- Opening Delimiter -

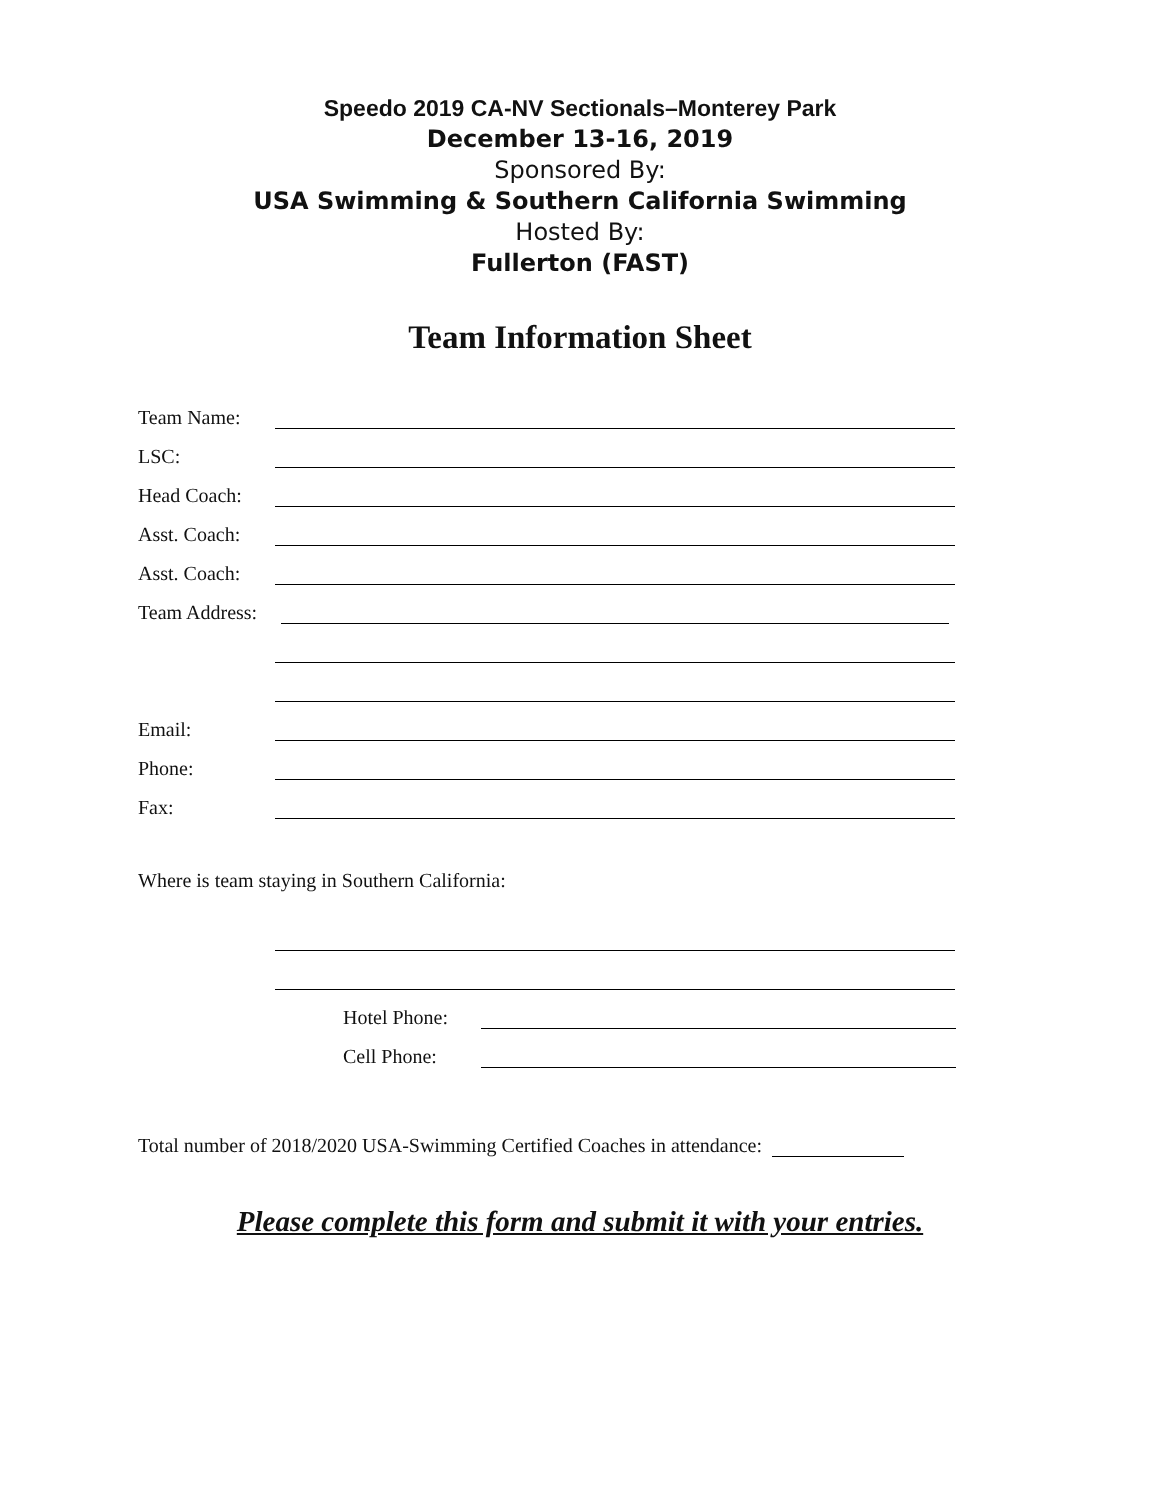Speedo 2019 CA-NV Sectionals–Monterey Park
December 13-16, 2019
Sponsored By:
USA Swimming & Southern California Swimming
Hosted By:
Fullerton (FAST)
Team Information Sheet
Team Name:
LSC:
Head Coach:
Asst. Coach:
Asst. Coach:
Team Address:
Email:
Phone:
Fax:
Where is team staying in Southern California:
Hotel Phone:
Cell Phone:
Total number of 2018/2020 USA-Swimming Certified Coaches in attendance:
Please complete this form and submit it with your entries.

- Closing Delimiter -

> [Work instructions]:
All lines above with the word "California" need to be reported.

> [Your solution]:
USA Swimming & Southern California Swimming
Where is team staying in Southern California:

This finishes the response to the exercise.